This blog is ten years old this month. I’ve written previously about the impetus for starting to write, and my reasons for persisting with it.
A key factor was the Iraq War of 2003. The arguments about the decision to invade, the human rights abuses that followed and the obtuse behaviour of our leaders were a staple of the ‘blogosphere’ at that time, and I got stuck in.
Allow me to indulge in a little old-style blogging, i.e. web-logging, by quoting at length from Anthony Barnett’s recent essay on Jeremy Corbyn, where he summarises the meaning of the Iraq War:
The crucial, domestic political fact about the invasion of Iraq is not that it was illegal and therefore a war crime. Nor is it that it was a “dumb war” as the then Senator Obama put it, setting himself on his route to the US presidency; or that it was a “predatory and dishonest war” as John le Carré wrote in openDemocracy. No, it is not that the war was wrong, ill-conceived, inept, greedy, unwise and illegal. The most important consequence of the Iraq War here in Britain in terms of our own politics is that we the people, of all political persuasions, who took to the streets in unmatched numbers to oppose the war, were wiser and assessed reality with more foresight than our masters, the UK’s political class, its so-called ‘intelligence’ services, its supposedly experienced Foreign Office, its Murdoch-inspired press, its Labour government and Tory opposition, never forgetting the majority of their Lordships. We, the unwashed, had demonstrably better judgment than the elite. This turned upside-down the core assumption of the UK’s informal constitution: that the people cannot be trusted with the keys of sovereignty.
To this day, the media and security interests who now regret Iraq say things like, ‘If we had known then what we know now…’. But never do they say that the opposition to the Iraq war was right at the time for the right reasons. In official discourse, the opponents of the war are still anti-American or knee-jerk peaceniks, or, most scurrilous of all, soft on terrorism. But the fact is, we got it right while Blair and his fellow idiots got it wrong. And by ‘we’, I don’t just mean the millions who marched. I mean the democratic intelligence of the majority of British people who pride themselves on knowing how to fight a good war when it is necessary, and knew then that this was not the case with Iraq. And by ‘idiots’ I mean Blair and company who were warned they were playing al-Qaida’s game and shamefully proceeded to do so.

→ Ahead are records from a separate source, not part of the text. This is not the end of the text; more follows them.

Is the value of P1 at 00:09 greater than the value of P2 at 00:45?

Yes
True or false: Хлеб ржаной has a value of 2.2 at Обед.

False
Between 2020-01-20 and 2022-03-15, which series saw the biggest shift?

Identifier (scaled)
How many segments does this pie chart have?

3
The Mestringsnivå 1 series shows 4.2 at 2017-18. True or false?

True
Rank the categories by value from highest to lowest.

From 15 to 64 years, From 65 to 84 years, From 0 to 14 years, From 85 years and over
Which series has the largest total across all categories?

With no one to impeach them, Blair and company held onto power and the result was an attack on our democracy; with dodgy dossiers, purging the BBC, fabrication and spin (still dragged out in the protracted farrago of the Chilcot Inquiry). But the crucial point is that Iraq irreparably holed the legitimacy of Britain’s current political class below the waterline, not because they were mistaken, but because the people warned them they were mistaken. On a matter of war and peace – the highest calling of the state – the people were right and the Westminster political class were wrong. Corbyn’s stand on this makes him the personification of popular wisdom.
Part of me wonders whether my failure to vote for Corbyn, in favour of a more pragmatic choice, marks me out as an elite-wannabe: someone who has bought-in to the flawed mindset of the political class.